## EXTRACT TO READ:
A section of the world's largest California Roll. Whatever the size, this is America's favorite sushi.
Courtesy Chris Martinez/Stringer
So much more than the gateway sushi, the California roll isn't just for wimps who can't go it raw -- although that's essentially the way it got its start in Los Angeles, where sushi chefs from Japan were trying to gain a beachhead in the late 1960s/early 1970s.
Most credit chef Manashita Ichiro and his assistant Mashita Ichiro, at L.A.'s Tokyo Kaikan restaurant, which had one of the country's first sushi bars, with creating the "inside out" roll that preempted Americans' aversions by putting the nori (seaweed) on the inside of the rice and substituting avocado for toro (raw fatty tuna).
The avocado-crab-cucumber roll became a hit, and from that SoCal beachhead, sushi conquered the country. After leading the charge for the sushi invasion of the 1980s, the California roll now occupies grocery stores everywhere. Wasabi anyone?
Meatloaf
The most humble of comfort food. Who would have imagined when the recipe for "Cannelon of Beef" showed up in Fannie Farmer's 1918 "Boston Cooking School Cook Book" that every mom in America would someday have her own version?
Fannie made hers with slices of salt pork laid over the top and served it with brown mushroom sauce. (In her day, you had to cut the meat finely by hand; the advent of commercial grinders changed all that.)
However your mom made it -- we're guessing ketchup on top? -- she probably served that oh-so-reliable meatloaf with mashed potatoes and green beans.
And you were probably made to sit there, all night if need be, if you didn't eat all your beans. A better threat might have been no meatloaf sandwich in your lunch tomorrow.
Grits

Grits can be pudding, breakfast or dinner.
Courtesy Kate Hopkins/Creative Commons/Flickr
People who didn't grow up eating them wonder what the heck they are. People who did grow up eating them (and that would be just about everyone in the South) wonder how anyone could live without them.
Grits, beloved and misunderstood -- and American down to their Native roots. They're the favored hot breakfast in the so-called Grits Belt, which girdles everything from Virginia to Texas and where the dish is a standard offering on diner menus.
Grits are nothing if not versatile: They can go plain, savory, or sweet; pan-fried or porridge-like. Simple and cheap, grits are also profoundly satisfying.
Which might be why Charleston's The Post and Courier opined in 1952 that "Given enough [grits], the inhabitants of planet Earth would have nothing to fight about. A man full of [grits] is a man of peace." Now don't that just butter your grits?

Items from a data source
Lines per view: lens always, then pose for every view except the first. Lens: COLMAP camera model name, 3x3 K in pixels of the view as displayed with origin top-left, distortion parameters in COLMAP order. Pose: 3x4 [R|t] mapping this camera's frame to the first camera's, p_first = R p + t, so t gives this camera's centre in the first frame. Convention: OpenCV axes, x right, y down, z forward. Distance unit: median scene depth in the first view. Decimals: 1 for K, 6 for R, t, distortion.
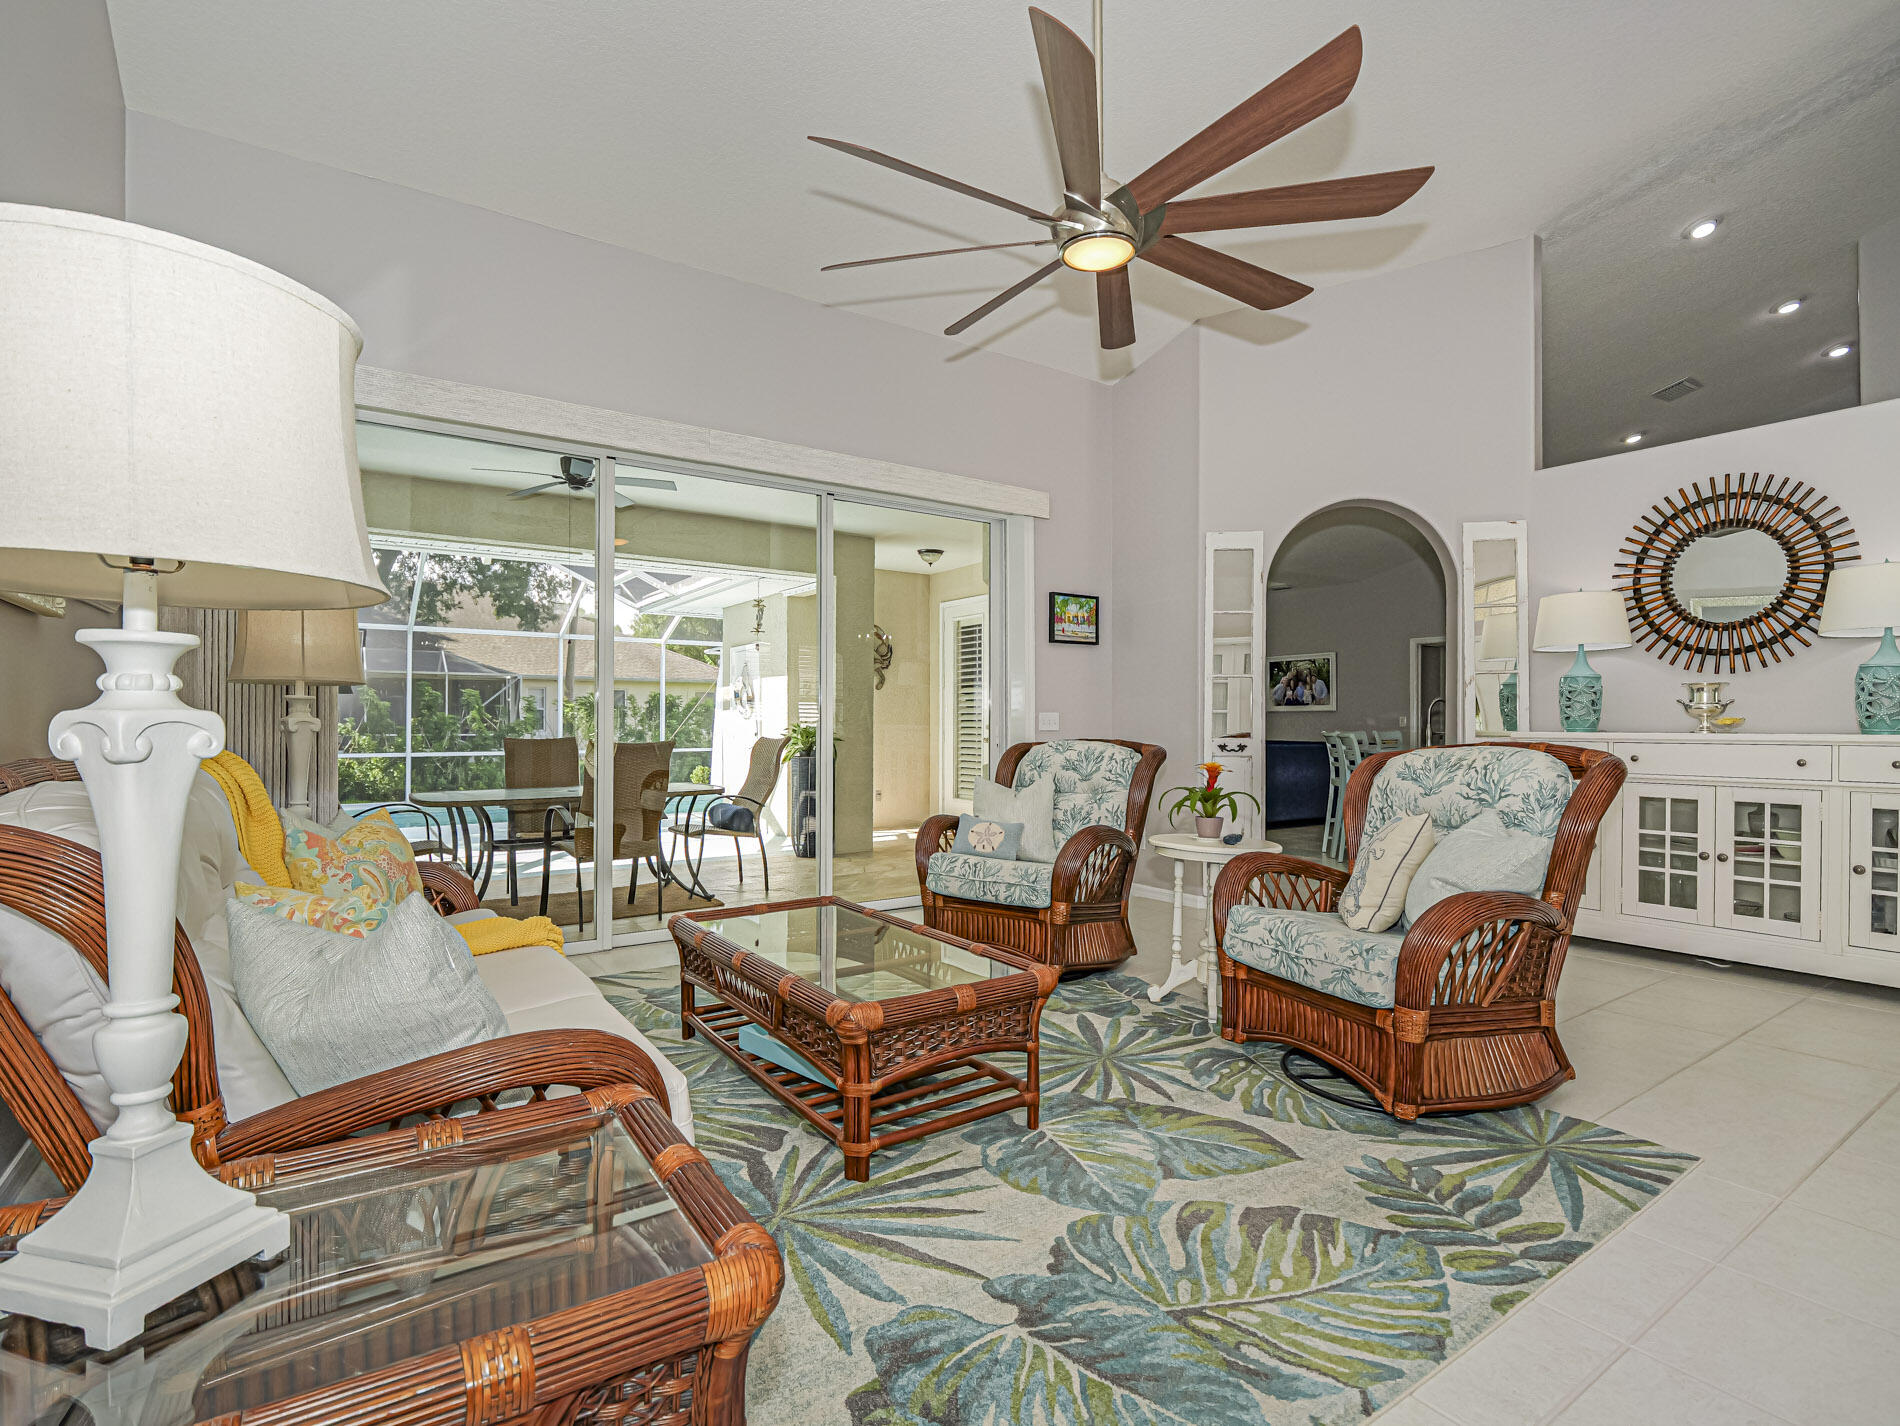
lens RADIAL K [[915.7, 0, 950.0], [0, 915.7, 713.0], [0, 0, 1]] dist [0.002265, -0.012986]
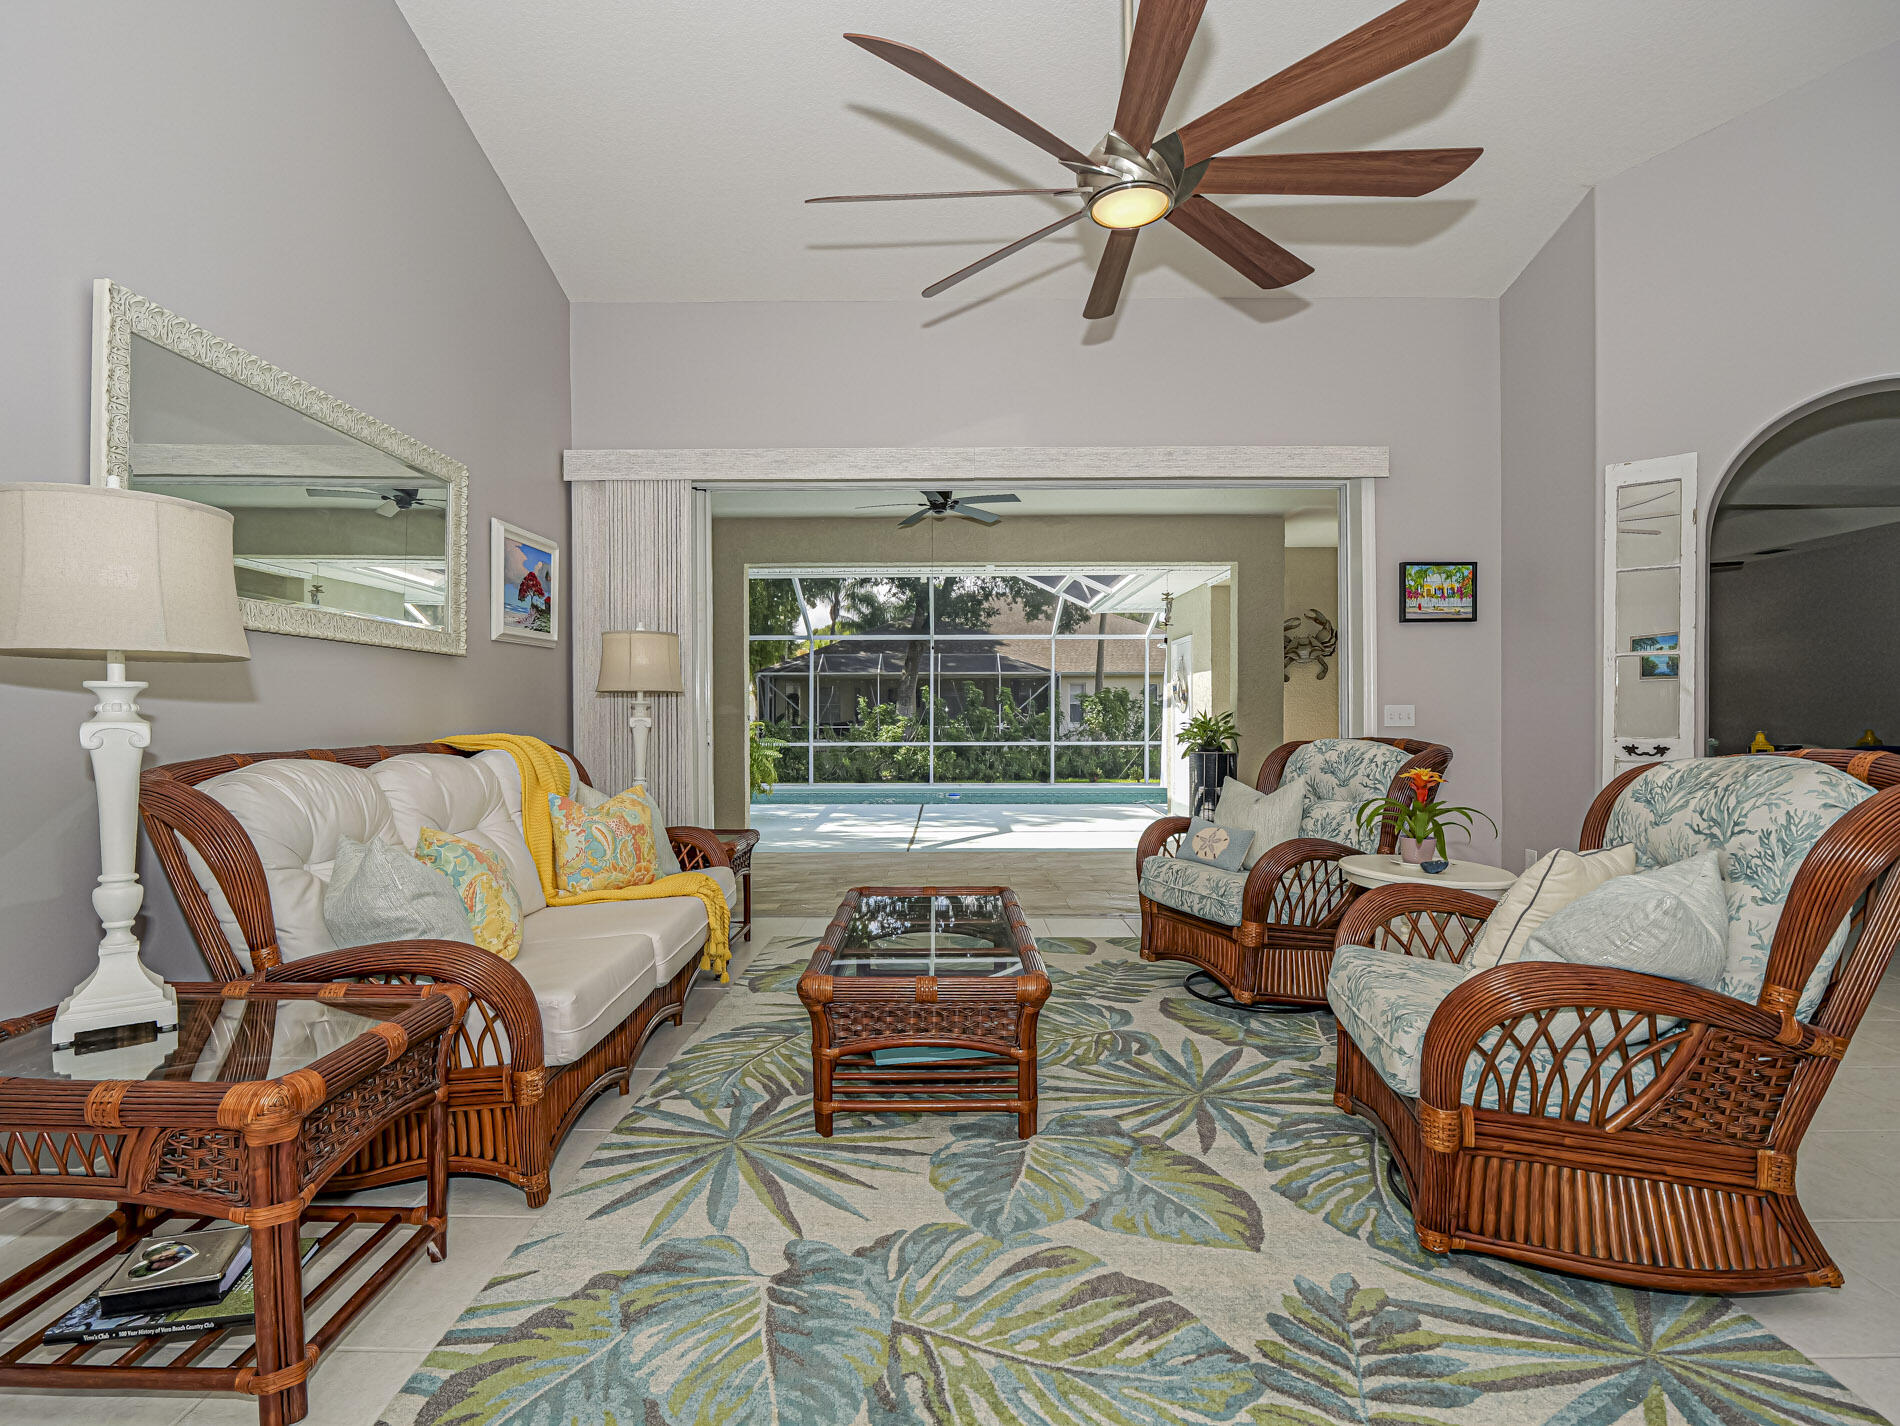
lens RADIAL K [[919.1, 0, 950.0], [0, 919.1, 713.0], [0, 0, 1]] dist [-0.014366, 0.000356]
pose [[0.822629, -0.005553, -0.568551, 0.510381], [0.010718, 0.999926, 0.005742, -0.005052], [0.568477, -0.010817, 0.822628, 0.136928]]
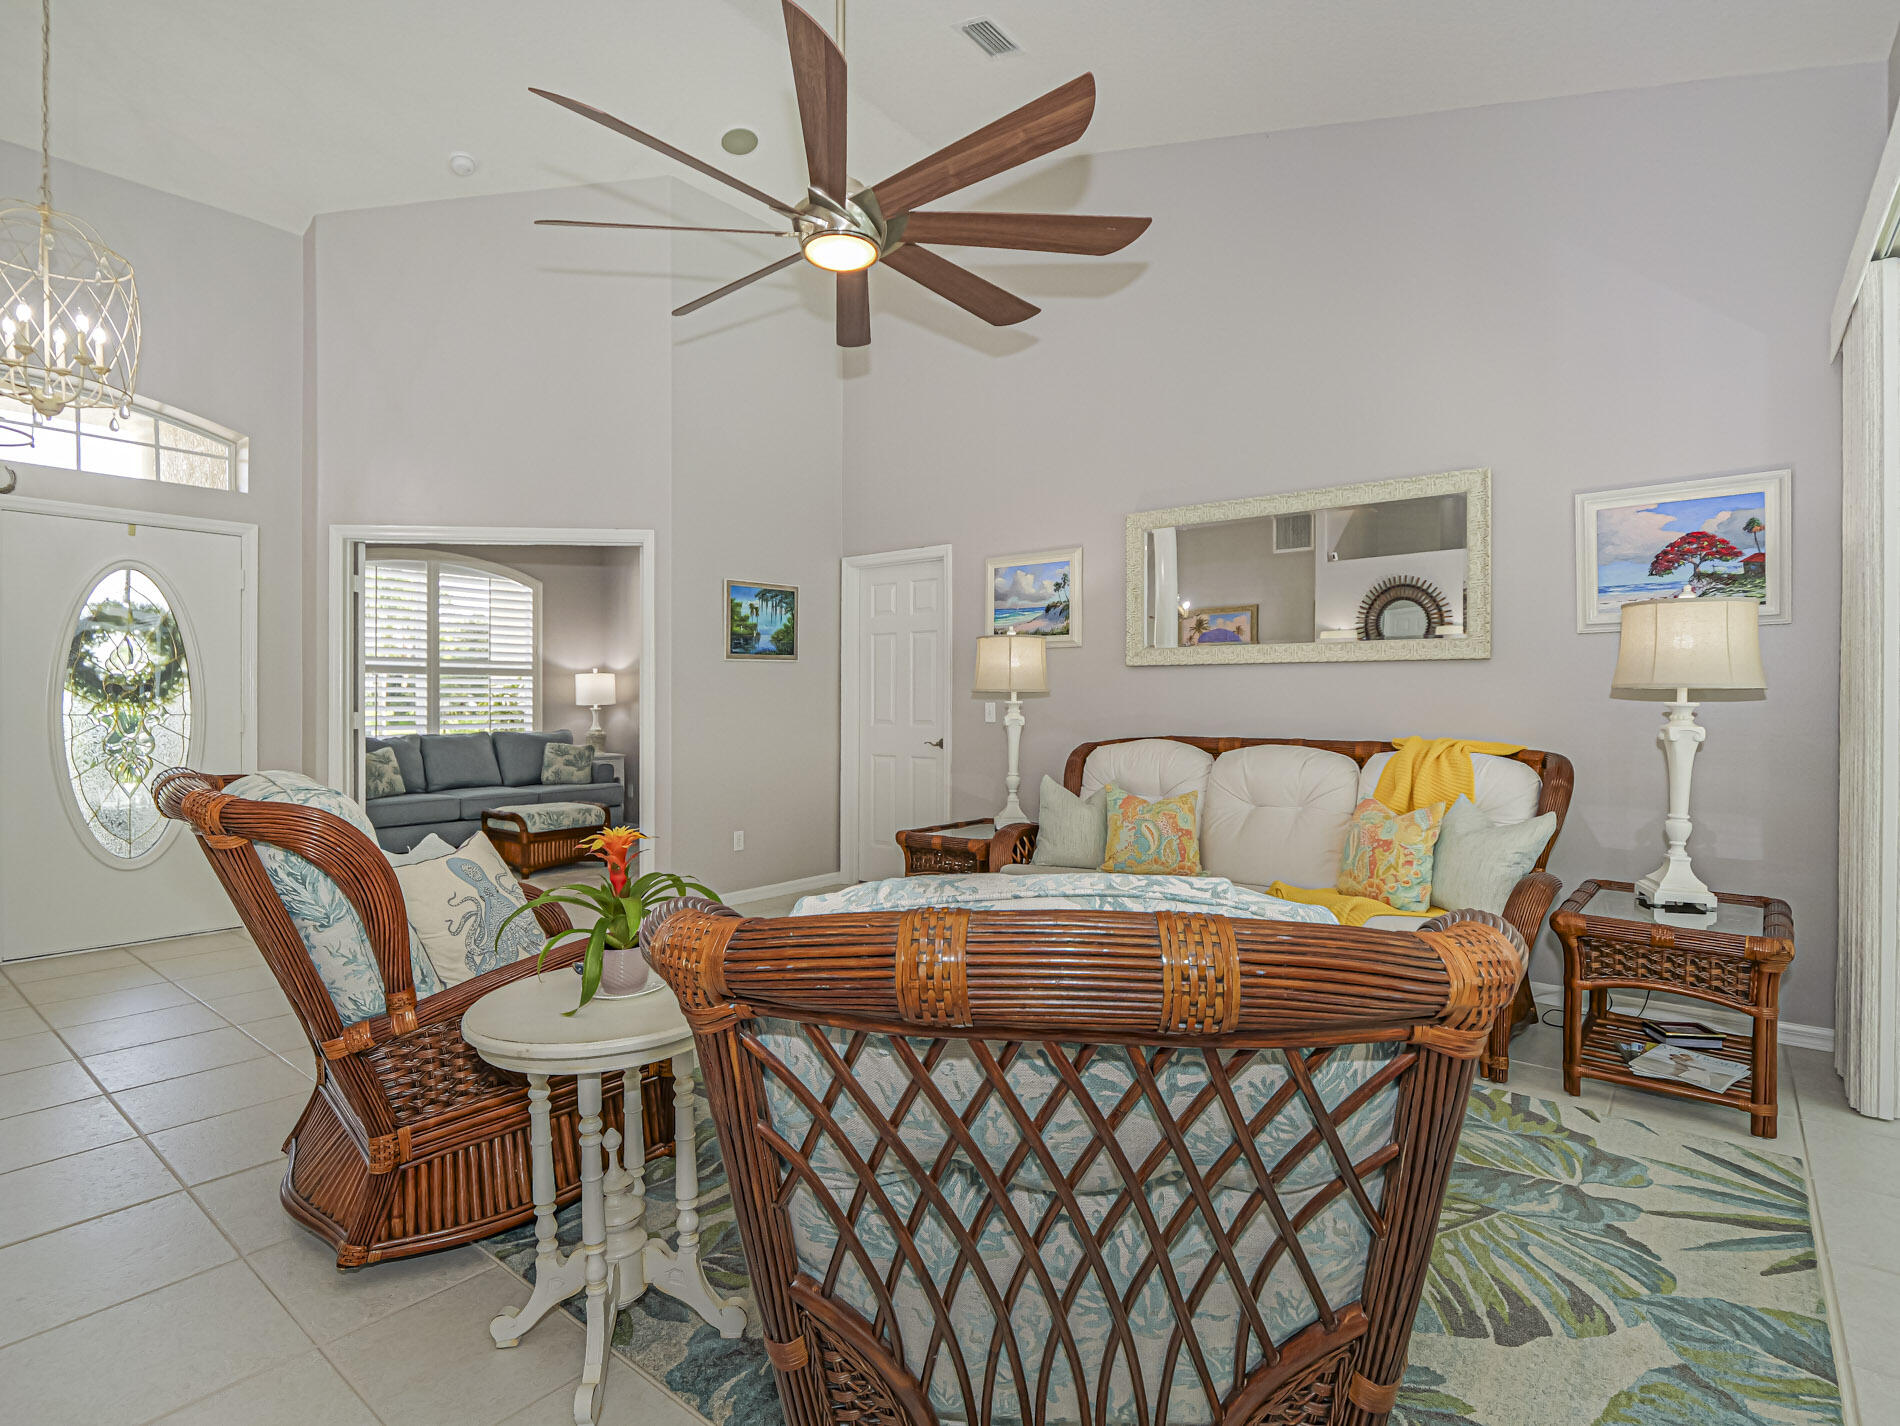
lens RADIAL K [[969.5, 0, 913.6], [0, 969.5, 703.1], [0, 0, 1]] dist [-0.000976, -0.000185]
pose [[-0.963247, 0.002448, -0.268608, 0.361305], [0.003427, 0.999989, -0.003174, -0.019965], [0.268597, -0.003977, -0.963244, 1.937973]]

## EXERCISE 1:
Answer these questions from the passage on American dishes:
(a) What did the "inside out" roll use in place of toro?
(b) In which cookbook and year did the recipe for "Cannelon of Beef" appear?
(c) Which newspaper gave an opinion on grits in 1952?
## EXERCISE 2:
Reproduce the part of the passage on American dishes that opens with the words containing "Courtesy Kate Hopkins/Creative" and closes with "on diner menus.".

## WRITTEN SOLUTION 1:
(a) Avocado.
(b) Fannie Farmer's 1918 "Boston Cooking School Cook Book."
(c) Charleston's The Post and Courier.

## WRITTEN SOLUTION 2:
Courtesy Kate Hopkins/Creative Commons/Flickr
People who didn't grow up eating them wonder what the heck they are. People who did grow up eating them (and that would be just about everyone in the South) wonder how anyone could live without them.
Grits, beloved and misunderstood -- and American down to their Native roots. They're the favored hot breakfast in the so-called Grits Belt, which girdles everything from Virginia to Texas and where the dish is a standard offering on diner menus.